In Streitverfahren dagegen, in denen eher technische Fragen der Abwicklung einer Gemeinschaftspraxis Gegenstand des Rechtsstreits waren, geht der Senat zumindest als Ausgangspunkt vom Regelwert iS des § 8 Abs 2 Satz 2 Halbsatz 1 BRAGO iVm § 13 Abs 1 Satz 2 GKG aus. Mit Beschluss vom 14. März 2000 hat der Senat daher in einem Verfahren, in dem sich ein Arzt dagegen gewandt hatte, dass seinem Praxispartner genehmigt wird, seinen Vertragsarztsitz aus der Gemeinschaftspraxis an einen anderen Ort innerhalb desselben Planungsbereichs zu verlegen, den Regelwert von 4.000 € mit dem Faktor 5 multipliziert und ist entsprechend von einem Gegenstandswert von 20.000 € ausgegangen (B 6 KA 60/00 B, juris; vgl in dem Sinne auch SG Nürnberg, Urteil vom 17. Dezember 2003 – S 6 KA 1/03 – bei Wenner/Bernhard, NZS 2006, 1, 5). Ebenfalls vom Fünffachen des Regelwertes ist der Senat im Beschluss vom 12. Oktober 2005 im Verfahren B 6 KA 63/03 B ausgegangen, in dem sich der klagende Arzt gegen die rückwirkende Rücknahme der Genehmigung zur Führung der Gemeinschaftspraxis infolge der Beendigung der Zulassung eines Partners der Gemeinschaftspraxis gewandt hatte.

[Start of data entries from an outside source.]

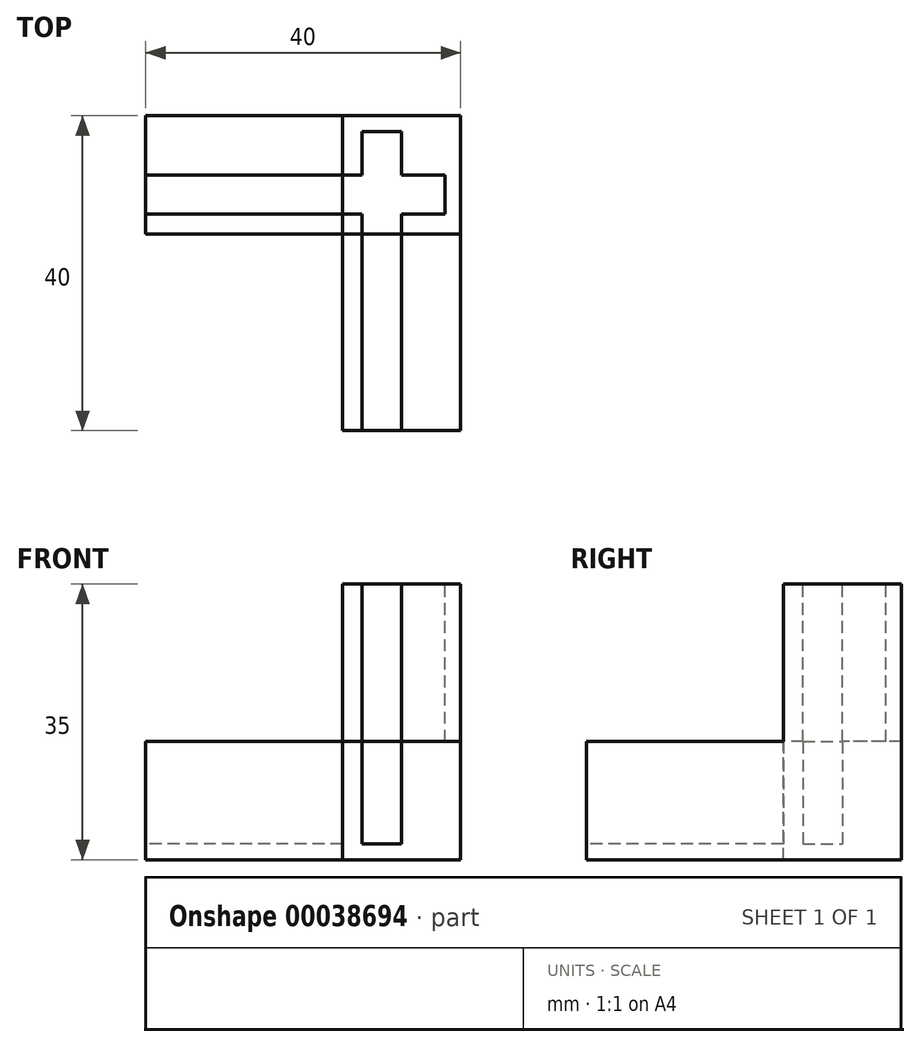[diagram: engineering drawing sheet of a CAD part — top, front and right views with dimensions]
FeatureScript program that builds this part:
annotation { "Feature Type Name" : "Feature", "Feature Type Description" : "" }
export const myFeature = defineFeature(function(context is Context, id is Id, definition is map)
    precondition{}
    {
        {
            var Q0;
            Q0=qCreatedBy(makeId("Top.planeOp"),FACE);
            var sketch = newSketch(context, id + "F0", { "sketchPlane" : qUnion([Q0])});
            skLineSegment(sketch, "E0.bottom", {"start": v(0, 0) * mm, "end": v(15, 0) * mm});
            skLineSegment(sketch, "E0.top", {"start": v(0, -15) * mm, "end": v(15, -15) * mm});
            skLineSegment(sketch, "E0.left", {"start": v(0, 0) * mm, "end": v(0, -15) * mm});
            skLineSegment(sketch, "E0.right", {"start": v(15, 0) * mm, "end": v(15, -15) * mm});
            skSolve(sketch);
        }
        {
            var Q0;
            Q0=makeQuery(id+"F0.imprint","IMPRINT",FACE,{"disambiguationData":[TD([[makeQuery(id+"F0.imprint","IMPRINT",EDGE,{"derivedFrom":sQuery(id+"F0.wireOp",EDGE,"E0.bottom")}),-1.0]])]});
            extrude(context, id + "F1", {"entities" : qUnion([Q0]), "depth" : 25 * mm});
        }
        {
            var Q0;
            Q0=makeQuery(id+"F1.opExtrude","SWEPT_FACE",FACE,{"disambiguationData":[OSD([sQuery(id+"F0.wireOp",EDGE,"E0.top")])]});
            var sketch = newSketch(context, id + "F2", { "sketchPlane" : qUnion([Q0])});
            skLineSegment(sketch, "E1.bottom", {"start": v(0, 0) * mm, "end": v(15, 0) * mm});
            skLineSegment(sketch, "E1.top", {"start": v(0, 15) * mm, "end": v(15, 15) * mm});
            skLineSegment(sketch, "E1.left", {"start": v(0, 0) * mm, "end": v(0, 15) * mm});
            skLineSegment(sketch, "E1.right", {"start": v(15, 0) * mm, "end": v(15, 15) * mm});
            skSolve(sketch);
        }
        {
            var Q0;
            Q0 = qSketchRegion(id + "F2", true);
            extrude(context, id + "F3", {"entities" : qUnion([Q0]), "operationType" : NewBodyOperationType.ADD, "depth" : 25 * mm});
        }
        {
            var Q0;
            Q0=makeQuery(id+"F1.opExtrude","CAP_FACE",FACE,{"disambiguationData":[OSD([sQuery(id+"F0.wireOp",EDGE,"E0.bottom"),sQuery(id+"F0.wireOp",EDGE,"E0.top"),sQuery(id+"F0.wireOp",EDGE,"E0.left"),sQuery(id+"F0.wireOp",EDGE,"E0.right")])],"isStart":false});
            extrude(context, id + "F4", {"entities" : qUnion([Q0]), "operationType" : NewBodyOperationType.ADD, "depth" : 10 * mm});
        }
        {
            var Q0;
            {var subQ0=sQuery(id+"F0.wireOp",EDGE,"E0.left");Q0=makeQuery(id+"F4.boolean.opBoolean","MERGE",FACE,{"derivedFrom":[makeQuery(id+"F3.boolean.opBoolean","MERGE",FACE,{"derivedFrom":[makeQuery(id+"F1.opExtrude","SWEPT_FACE",FACE,{"disambiguationData":[OSD([subQ0])]}),makeQuery(id+"F3.opExtrude","SWEPT_FACE",FACE,{"disambiguationData":[OSD([sQuery(id+"F2.wireOp",EDGE,"E1.left")])]})]}),makeQuery(id+"F4.opExtrude","SWEPT_FACE",FACE,{"disambiguationData":[OSD([subQ0])]})]});}
            var sketch = newSketch(context, id + "F5", { "sketchPlane" : qUnion([Q0])});
            skLineSegment(sketch, "E2.bottom", {"start": v(0, 0) * mm, "end": v(15, 0) * mm});
            skLineSegment(sketch, "E2.top", {"start": v(0, 15) * mm, "end": v(15, 15) * mm});
            skLineSegment(sketch, "E2.left", {"start": v(0, 0) * mm, "end": v(0, 15) * mm});
            skLineSegment(sketch, "E2.right", {"start": v(15, 0) * mm, "end": v(15, 15) * mm});
            skSolve(sketch);
        }
        {
            var Q0;
            Q0 = qSketchRegion(id + "F5", true);
            extrude(context, id + "F6", {"entities" : qUnion([Q0]), "operationType" : NewBodyOperationType.ADD, "depth" : 25 * mm});
        }
        {
            var Q0;
            Q0=makeQuery(id+"F6.opExtrude","CAP_FACE",FACE,{"disambiguationData":[OSD([sQuery(id+"F5.wireOp",EDGE,"E2.bottom"),sQuery(id+"F5.wireOp",EDGE,"E2.top"),sQuery(id+"F5.wireOp",EDGE,"E2.left"),sQuery(id+"F5.wireOp",EDGE,"E2.right")])],"isStart":false});
            var sketch = newSketch(context, id + "F7", { "sketchPlane" : qUnion([Q0])});
            skPoint(sketch, "E3.oppositeSnap0", {"position": v(7.5, 15) * mm});
            skLineSegment(sketch, "E3.bottom", {"start": v(12.5, 15) * mm, "end": v(7.5, 15) * mm});
            skLineSegment(sketch, "E3.top", {"start": v(12.5, 2) * mm, "end": v(7.5, 2) * mm});
            skLineSegment(sketch, "E3.left", {"start": v(12.5, 15) * mm, "end": v(12.5, 2) * mm});
            skLineSegment(sketch, "E3.right", {"start": v(7.5, 15) * mm, "end": v(7.5, 2) * mm});
            skSolve(sketch);
        }
        {
            var Q0;
            Q0 = qSketchRegion(id + "F7", true);
            var Q1;
            {var subQ0=sQuery(id+"F0.wireOp",EDGE,"E0.left");var subQ1=makeQuery(id+"F1.opExtrude","SWEPT_FACE",FACE,{"disambiguationData":[OSD([subQ0])]});var subQ2=makeQuery(id+"F3.opExtrude","SWEPT_FACE",FACE,{"disambiguationData":[OSD([sQuery(id+"F2.wireOp",EDGE,"E1.left")])]});var subQ3=makeQuery(id+"F4.opExtrude","SWEPT_FACE",FACE,{"disambiguationData":[OSD([subQ0])]});var subQ4=sQuery(id+"F0.wireOp",EDGE,"E0.bottom");Q1=makeQuery(id+"F6.boolean.opBoolean","SPLIT",FACE,{"disambiguationData":[TD([makeQuery(id+"F1.opExtrude","SWEPT_FACE",FACE,{"disambiguationData":[OSD([subQ4])]})])],"derivedFrom":makeQuery(id+"F4.boolean.opBoolean","MERGE",FACE,{"derivedFrom":[makeQuery(id+"F3.boolean.opBoolean","MERGE",FACE,{"derivedFrom":[subQ1,subQ2]}),subQ3]})});}
            extrude(context, id + "F8", {"entities" : qUnion([Q0]), "operationType" : NewBodyOperationType.REMOVE, "endBound" : BoundingType.UP_TO_SURFACE, "oppositeDirection" : true, "endBoundEntityFace" : qUnion([Q1]), "depth" : 25 * mm});
        }
        {
            var Q0;
            Q0=makeQuery(id+"F4.opExtrude","CAP_FACE",FACE,{"disambiguationData":[OSD([sQuery(id+"F0.wireOp",EDGE,"E0.bottom"),sQuery(id+"F0.wireOp",EDGE,"E0.top"),sQuery(id+"F0.wireOp",EDGE,"E0.left"),sQuery(id+"F0.wireOp",EDGE,"E0.right")])],"isStart":false});
            var sketch = newSketch(context, id + "F9", { "sketchPlane" : qUnion([Q0])});
            skPoint(sketch, "E4.0", {"position": v(0, -12.5) * mm});
            skPoint(sketch, "E5.oppositeSnap0", {"position": v(0, -7.5) * mm});
            skLineSegment(sketch, "E5.bottom", {"start": v(0, -12.5) * mm, "end": v(13, -12.5) * mm});
            skLineSegment(sketch, "E5.top", {"start": v(0, -7.5) * mm, "end": v(13, -7.5) * mm});
            skLineSegment(sketch, "E5.left", {"start": v(0, -12.5) * mm, "end": v(0, -7.5) * mm});
            skLineSegment(sketch, "E5.right", {"start": v(13, -12.5) * mm, "end": v(13, -7.5) * mm});
            skSolve(sketch);
        }
        {
            var Q0;
            Q0=makeQuery(id+"F9.imprint","IMPRINT",FACE,{"disambiguationData":[TD([[makeQuery(id+"F9.imprint","IMPRINT",EDGE,{"derivedFrom":sQuery(id+"F9.wireOp",EDGE,"E5.bottom")}),1.0]])]});
            var Q1;
            {var subQ0=sQuery(id+"F5.wireOp",EDGE,"E2.top");var subQ4=sQuery(id+"F0.wireOp",EDGE,"E0.bottom");Q1=makeQuery(id+"F8.boolean.opBoolean","SPLIT",FACE,{"disambiguationData":[TD([makeQuery(id+"F1.opExtrude","SWEPT_FACE",FACE,{"disambiguationData":[OSD([subQ4])]})])],"derivedFrom":makeQuery(id+"F6.opExtrude","SWEPT_FACE",FACE,{"disambiguationData":[OSD([subQ0])]})});}
            extrude(context, id + "F10", {"entities" : qUnion([Q0]), "operationType" : NewBodyOperationType.REMOVE, "endBound" : BoundingType.UP_TO_SURFACE, "oppositeDirection" : true, "endBoundEntityFace" : qUnion([Q1]), "depth" : 25 * mm});
        }
        {
            var Q0;
            Q0=makeQuery(id+"F3.opExtrude","CAP_FACE",FACE,{"disambiguationData":[OSD([sQuery(id+"F2.wireOp",EDGE,"E1.bottom"),sQuery(id+"F2.wireOp",EDGE,"E1.top"),sQuery(id+"F2.wireOp",EDGE,"E1.left"),sQuery(id+"F2.wireOp",EDGE,"E1.right")])],"isStart":false});
            var sketch = newSketch(context, id + "F11", { "sketchPlane" : qUnion([Q0])});
            skLineSegment(sketch, "E6.bottom", {"start": v(2.5, 15) * mm, "end": v(7.5, 15) * mm});
            skLineSegment(sketch, "E6.top", {"start": v(2.5, 2) * mm, "end": v(7.5, 2) * mm});
            skLineSegment(sketch, "E6.left", {"start": v(7.5, 15) * mm, "end": v(7.5, 2) * mm});
            skLineSegment(sketch, "E6.right", {"start": v(2.5, 15) * mm, "end": v(2.5, 2) * mm});
            skSolve(sketch);
        }
        {
            var Q0;
            Q0=makeQuery(id+"F11.imprint","IMPRINT",FACE,{"disambiguationData":[TD([[makeQuery(id+"F11.imprint","IMPRINT",EDGE,{"derivedFrom":sQuery(id+"F11.wireOp",EDGE,"E6.bottom")}),-1.0]])]});
            var Q1;
            {var subQ0=sQuery(id+"F0.wireOp",EDGE,"E0.top");Q1=makeQuery(id+"F4.boolean.opBoolean","MERGE",FACE,{"derivedFrom":[makeQuery(id+"F1.opExtrude","SWEPT_FACE",FACE,{"disambiguationData":[OSD([subQ0])]}),makeQuery(id+"F4.opExtrude","SWEPT_FACE",FACE,{"disambiguationData":[OSD([subQ0])]})]});}
            extrude(context, id + "F12", {"entities" : qUnion([Q0]), "operationType" : NewBodyOperationType.REMOVE, "endBound" : BoundingType.UP_TO_SURFACE, "oppositeDirection" : true, "endBoundEntityFace" : qUnion([Q1]), "depth" : 25 * mm});
        }
        {
            var Q0;
            Q0=makeQuery(id+"F4.opExtrude","CAP_FACE",FACE,{"disambiguationData":[OSD([sQuery(id+"F0.wireOp",EDGE,"E0.bottom"),sQuery(id+"F0.wireOp",EDGE,"E0.top"),sQuery(id+"F0.wireOp",EDGE,"E0.left"),sQuery(id+"F0.wireOp",EDGE,"E0.right")])],"isStart":false});
            var sketch = newSketch(context, id + "F13", { "sketchPlane" : qUnion([Q0])});
            skPoint(sketch, "E7.0", {"position": v(2.5, -15) * mm});
            skPoint(sketch, "E8.0", {"position": v(7.5, -15) * mm});
            skLineSegment(sketch, "E9.bottom", {"start": v(2.5, -15) * mm, "end": v(7.5, -15) * mm});
            skLineSegment(sketch, "E9.top", {"start": v(2.5, -2) * mm, "end": v(7.5, -2) * mm});
            skLineSegment(sketch, "E9.left", {"start": v(2.5, -15) * mm, "end": v(2.5, -2) * mm});
            skLineSegment(sketch, "E9.right", {"start": v(7.5, -15) * mm, "end": v(7.5, -2) * mm});
            skSolve(sketch);
        }
        {
            var Q0;
            {var subQ3=sQuery(id+"F13.wireOp",EDGE,"E9.top");Q0=makeQuery(id+"F13.imprint","IMPRINT",FACE,{"disambiguationData":[TD([[makeQuery(id+"F13.imprint","IMPRINT",EDGE,{"derivedFrom":subQ3}),-1.0]])]});}
            var Q1;
            {var subQ6=sQuery(id+"F13.wireOp",EDGE,"E9.bottom");Q1=makeQuery(id+"F13.imprint","IMPRINT",FACE,{"disambiguationData":[TD([[makeQuery(id+"F13.imprint","IMPRINT",EDGE,{"derivedFrom":subQ6}),1.0]])]});}
            var Q2;
            {var subQ0=sQuery(id+"F2.wireOp",EDGE,"E1.top");var subQ2=sQuery(id+"F0.wireOp",EDGE,"E0.right");Q2=makeQuery(id+"F12.boolean.opBoolean","SPLIT",FACE,{"disambiguationData":[TD([makeQuery(id+"F1.opExtrude","SWEPT_FACE",FACE,{"disambiguationData":[OSD([subQ2])]})])],"derivedFrom":makeQuery(id+"F3.opExtrude","SWEPT_FACE",FACE,{"disambiguationData":[OSD([subQ0])]})});}
            extrude(context, id + "F14", {"entities" : qUnion([Q0, Q1]), "operationType" : NewBodyOperationType.REMOVE, "endBound" : BoundingType.UP_TO_SURFACE, "oppositeDirection" : true, "endBoundEntityFace" : qUnion([Q2]), "depth" : 25 * mm});
        }
    });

Im vorliegenden Fall hatten die klagenden Ärzte für Laboratoriumsmedizin die Genehmigung zur Führung einer überörtlichen Gemeinschaftspraxis im Bezirk der zu 1. beigeladenen Kassenärztlichen Vereinigung begehrt (vgl Senatsurteil vom 16. Juli 2003 – B 6 KA 34/02 R –, SozR 4-5520 § 33 Nr 2). Hinsichtlich der wirtschaftlichen Auswirkungen der Führung überörtlicher Gemeinschaftspraxen entspricht das wirtschaftliche Interesse der Kläger zumindest derjenigen der klagenden Ärzte im Verfahren 6 RKa 7/81, in dem die Zulässigkeit einer fachgebietsübergreifenden Gemeinschaftspraxis Streitgegenstand war. Der Senat geht deshalb für die Festsetzung des Gegenstandswertes der anwaltlichen Tätigkeit von den Grundsätzen seines Beschlusses vom 6. Januar 1984 aus. Im Hinblick auf die seit 1984 eingetretene Geldentwertung sowie unter Berücksichtigung des Umstandes, dass die Genehmigung einer überörtlichen Gemeinschaftspraxis unter dem Gesichtspunkt der Chancen zur Vermehrung des Umsatzes aus vertragsärztlicher Tätigkeit noch höher zu veranschlagen ist als die Genehmigung einer fachübergreifenden Gemeinschaftspraxis an einem einheitlichen Standort, ist ein Gegenstandswert von 100.000 € angemessen.